作業の指示:
A: 決済システムについての文章を読んで、次の質問に答えてください。
(i) 導入に消極的な場合があるとされているのは、どんな事業者ですか。
(ii) 後半で話しているのは誰ですか。
(iii) 「決済×◯◯」の例として最初に挙げられているのは何ですか。
B: 決済システムについての文章から、「消費者は求めているのに、事業」という言葉のところから書き写し始め、「須条件ではないかと思います。」まで書いたら止めてください。
C: 決済システムについての文章を、最後の文のあとから続けて書いてください。

しかし、個人経営の飲食店などの方は導入に消極的な場合もあります。複数の決済システムと契約しなければならず、それぞれに縛りが発生したり手数料がかかったりして、収入が減ってしまうという声を聞きます。
消費者は求めているのに、事業者側は導入しにくいというジレンマがあると思います。もっとシステム面で解決できると良いのではと思うのですがいかがでしょう。
鈴木氏
「そこがまさにTISが考えている、単なる決済システムのDXではなく、決済×◯◯というシステムが生きてくるのではないかと思っています。
例えば、決済×予約システムであったり、そこに伴って(例えばコース料理などの予約の場合)来店前に決済を済ませるシステムであったりと、一気通貫したプラットフォームの実現は、決済システムの拡充の必須条件ではないかと思います。

与えられた情報:

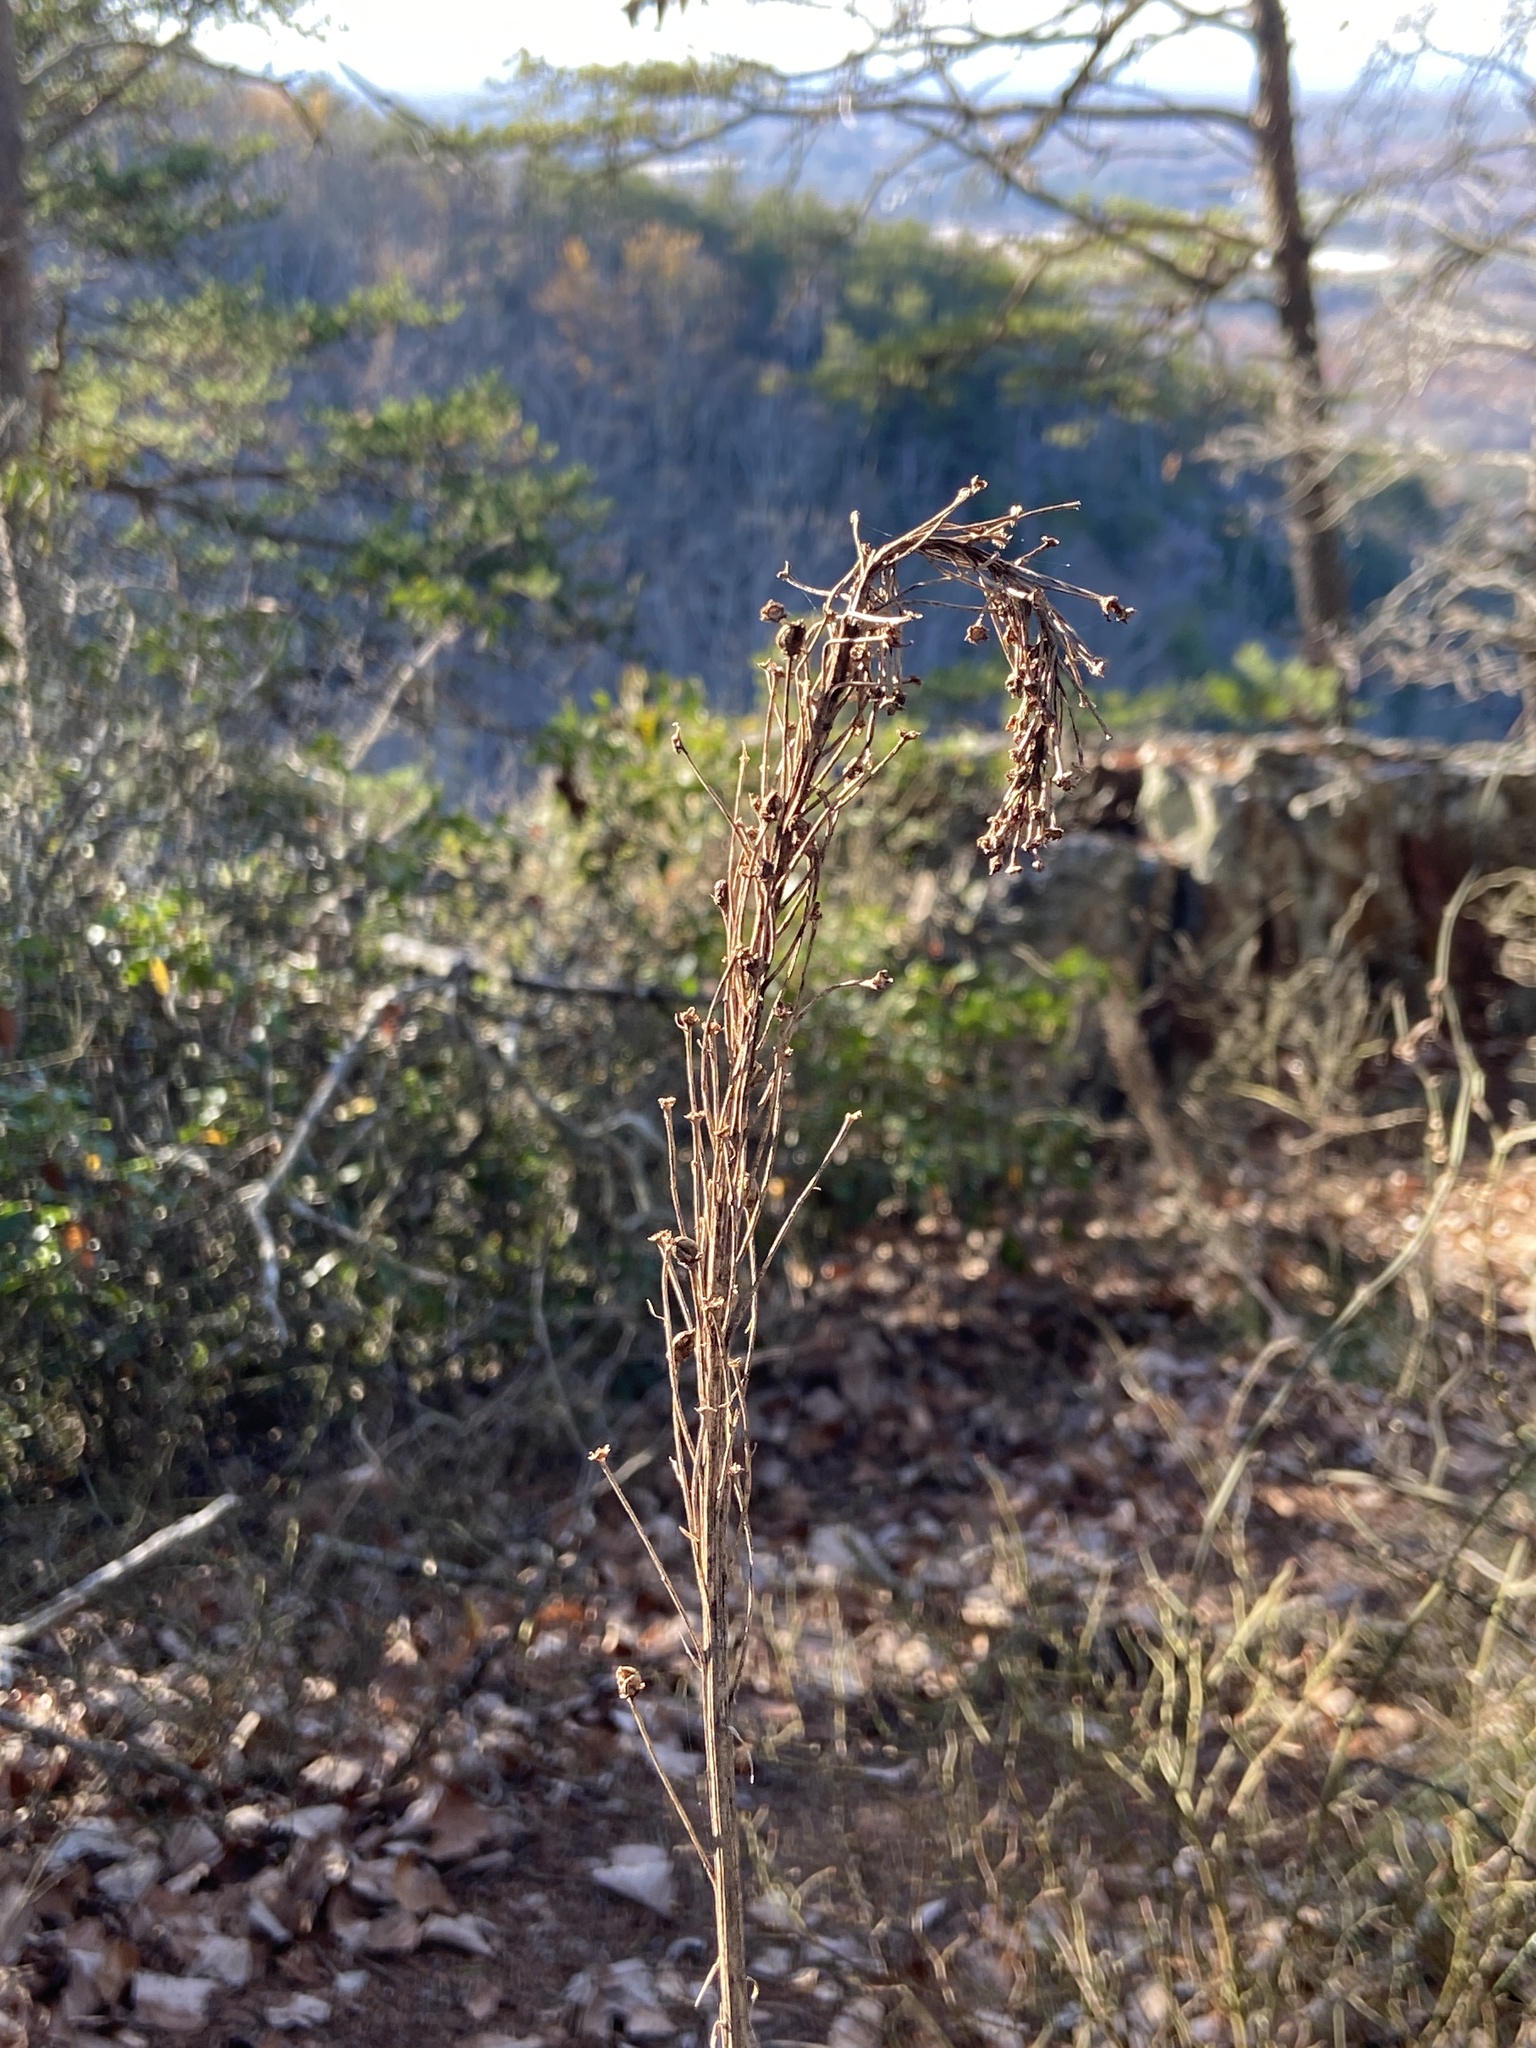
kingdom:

解答:
A:
(i) 個人経営の飲食店など
(ii) 鈴木氏
(iii) 決済×予約システム

B:
消費者は求めているのに、事業者側は導入しにくいというジレンマがあると思います。もっとシステム面で解決できると良いのではと思うのですがいかがでしょう。
鈴木氏
「そこがまさにTISが考えている、単なる決済システムのDXではなく、決済×◯◯というシステムが生きてくるのではないかと思っています。
例えば、決済×予約システムであったり、そこに伴って(例えばコース料理などの予約の場合)来店前に決済を済ませるシステムであったりと、一気通貫したプラットフォームの実現は、決済システムの拡充の必須条件ではないかと思います。

C:
すでに旅行関連のポータルサイトで採用されているような、事前決済が行えれば飲食店などにもメリットがあるはずです。」
キャッシュフロー+ビジネスモデル、いわゆるビジネスフローの効率化ができれば、共にWin-Winになるという感覚でしょうか。
実際に飲食店でも、予約をしたのに連絡もせず来店しないなど、顧客側のモラルも問題になっていますね。
鈴木氏
「そうですね。旅行サイトなどでも『いますぐ即時決済』を選べば、相場よりものすごく安い価格で予約ができることが多いです。これまでであれば、ネットで予約を受け付けても、実際に決済がされるのは宿泊当日というのが普通でした。つまり、予約を受けて枠を押さえた段階では、実売上は立たなかったのですが、今は予約の段階で売上まで立てる施策を取っていますよね。
早期予約はめちゃくちゃ安い。その代わり返金もしません、というようなシステムになっているわけです。事業者にも、そういったニーズはあると思っています。飛行機の早割りなども同じ理屈ですね。」
逆に言うと、日本のビジネス文化はその流れに追いついていないのでしょうか?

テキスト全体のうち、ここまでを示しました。